▸ 取り組む課題
海鮮丼の競技会を扱った文章のうち、「あらためまして、こんにちは。K-1グランプリ審査委員長の吉松です。」から「これが青木で――(赤エビを指しながら)。」までを一字も変えずに引用せよ。

【プレゼン編】己を信じて最強の海鮮丼を目指せ!
K-1グランプリ2017 in焼津さかなセンター
K-1グランプリ。それは己の考える最強の海鮮丼を作る競技会です。
「仕入れ」「プレゼン」の2工程で進められる本グランプリ。参加者たちは前回、全国屈指の漁獲量を誇る静岡の魚市場「焼津さかなセンター」にて、最強の海鮮丼を作るために必要な食材を予算2,000円以内で仕入れました。
参加者はmiteco編集部の3名。左から山口拓巳、馬場葵、安藤悟です。
あらためまして、こんにちは。K-1グランプリ審査委員長の吉松です。
いま参加者たちはどんぶりを作ってプレゼンをするために、次の舞台となるmitecoオフィスに向かっている途中。この間に仕入れの様子を少し振り返っておきましょう。
店員 |
いまなら1パック500円だよ。予算はいくら? なに? 900円? わかったよ。2パックで900円にしてあげるよ。 |
馬場 |
あ、ほんとですか。でもふたつも・・・。 |
店員 |
はい、ふたつね! はいはい(袋に詰め始める)。 |
安藤 |
打線でいったら上位打線以外が欲しくて。たとえば、やっぱりバチマグロは4番じゃないですか。 |
店長 |
そうだね。バチマグロは代表で言うなら筒香だな。そんでこれが青木で――(赤エビを指しながら)。

▸ 収集データ
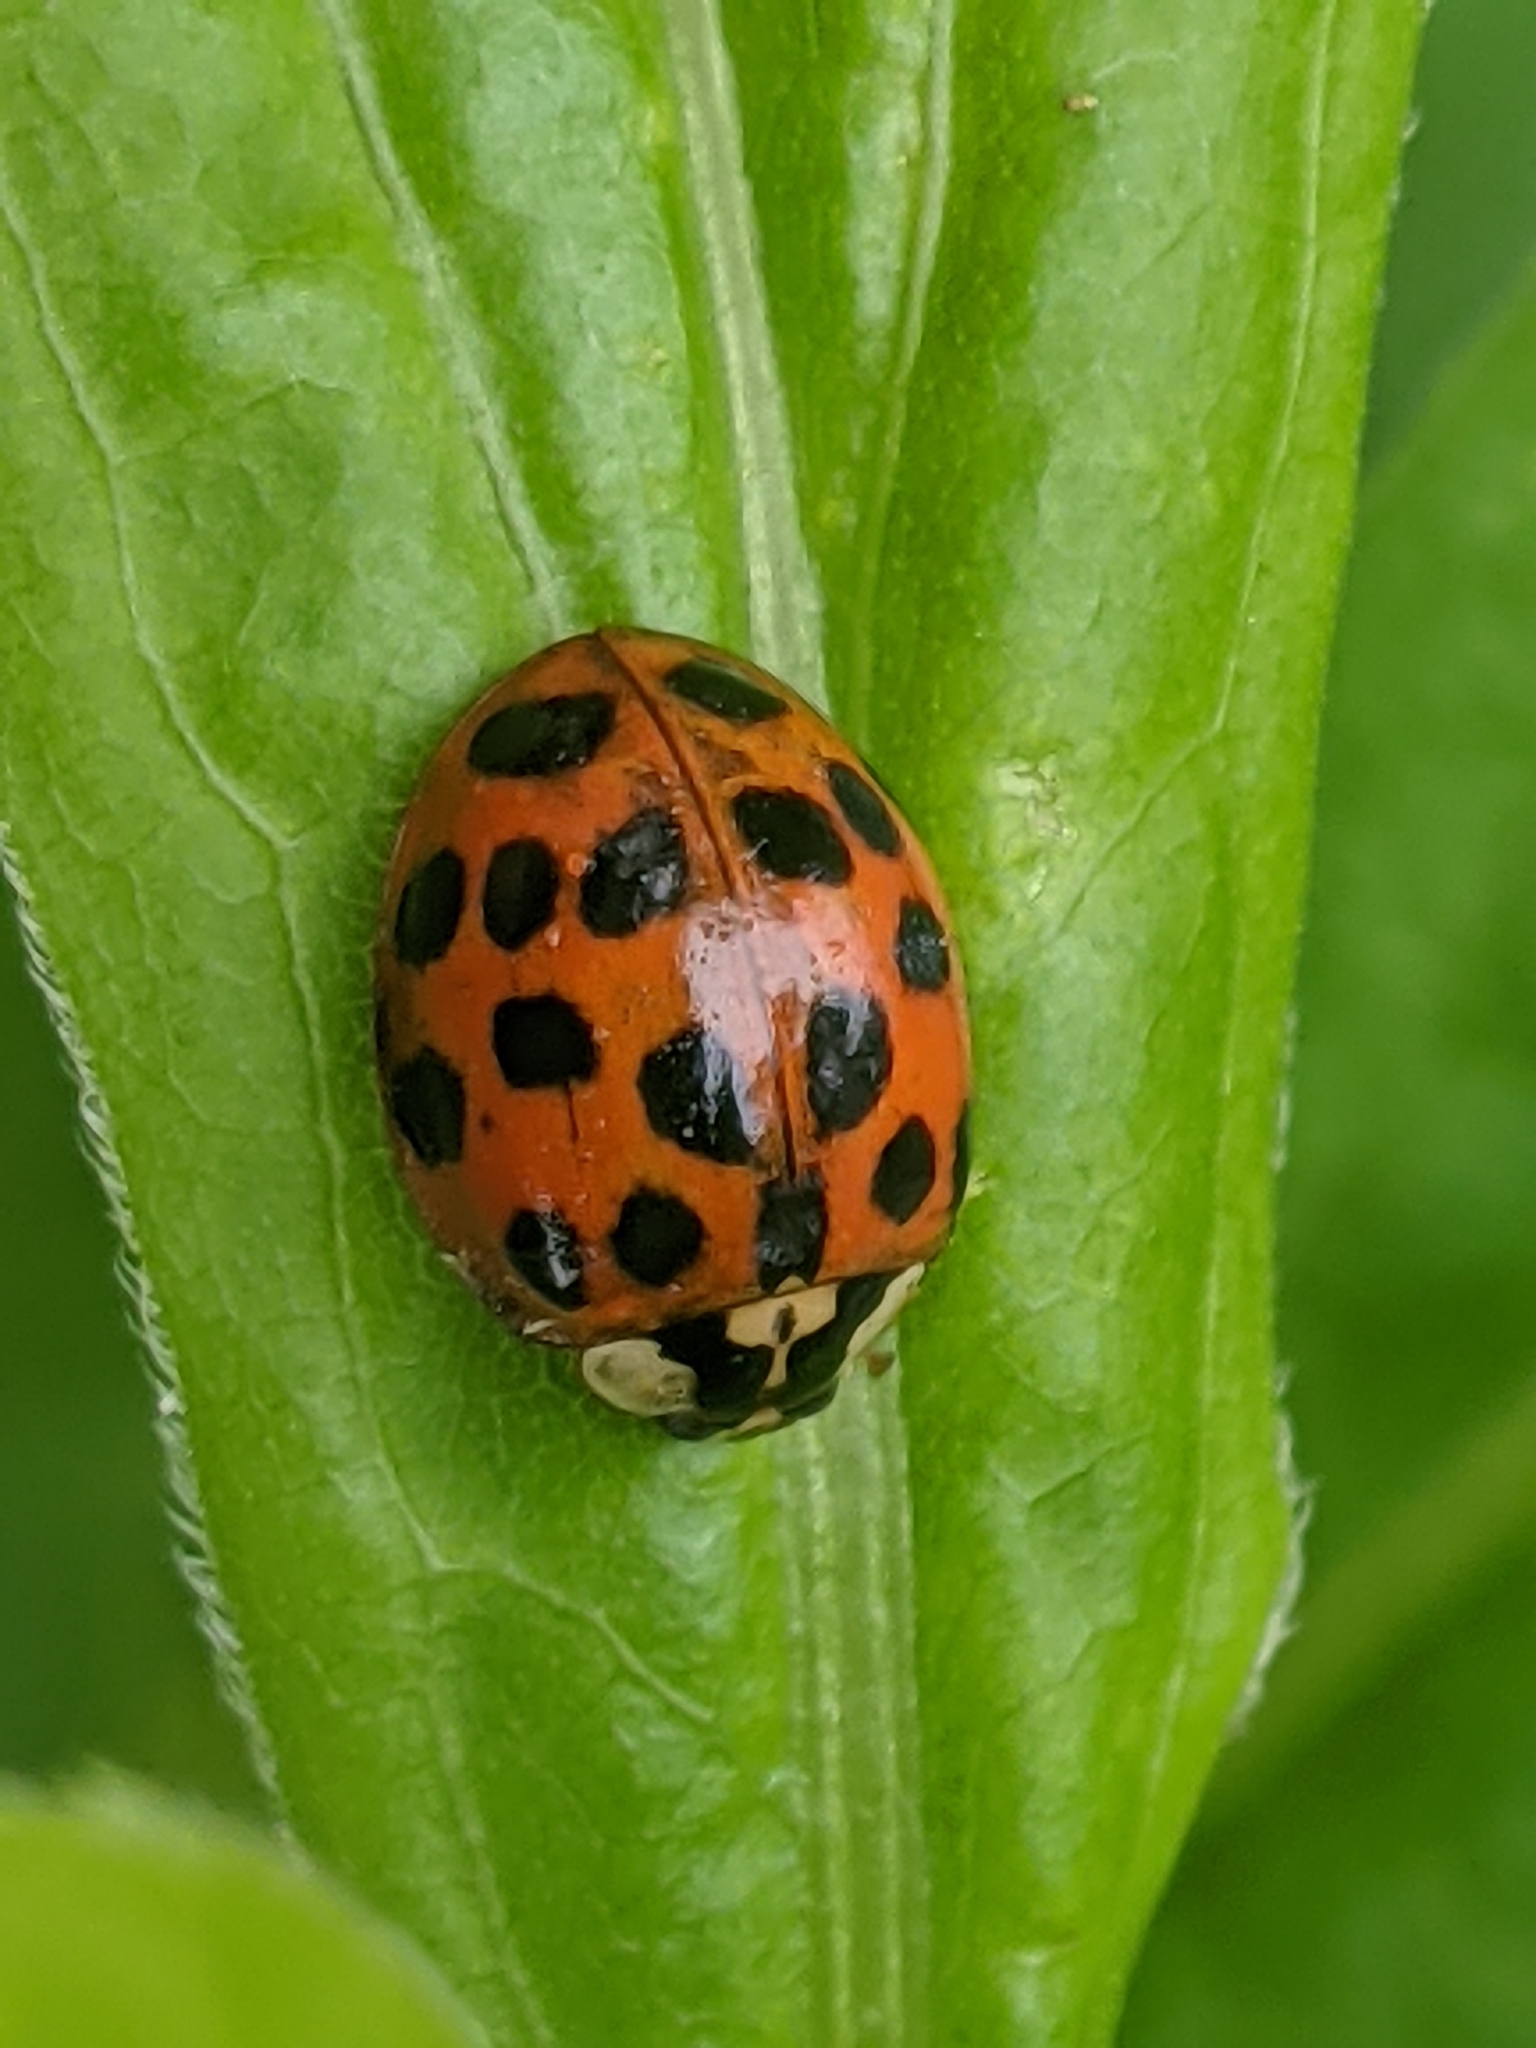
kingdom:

▸ 正しい出力
あらためまして、こんにちは。K-1グランプリ審査委員長の吉松です。
いま参加者たちはどんぶりを作ってプレゼンをするために、次の舞台となるmitecoオフィスに向かっている途中。この間に仕入れの様子を少し振り返っておきましょう。
店員 |
いまなら1パック500円だよ。予算はいくら? なに? 900円? わかったよ。2パックで900円にしてあげるよ。 |
馬場 |
あ、ほんとですか。でもふたつも・・・。 |
店員 |
はい、ふたつね! はいはい(袋に詰め始める)。 |
安藤 |
打線でいったら上位打線以外が欲しくて。たとえば、やっぱりバチマグロは4番じゃないですか。 |
店長 |
そうだね。バチマグロは代表で言うなら筒香だな。そんでこれが青木で――(赤エビを指しながら)。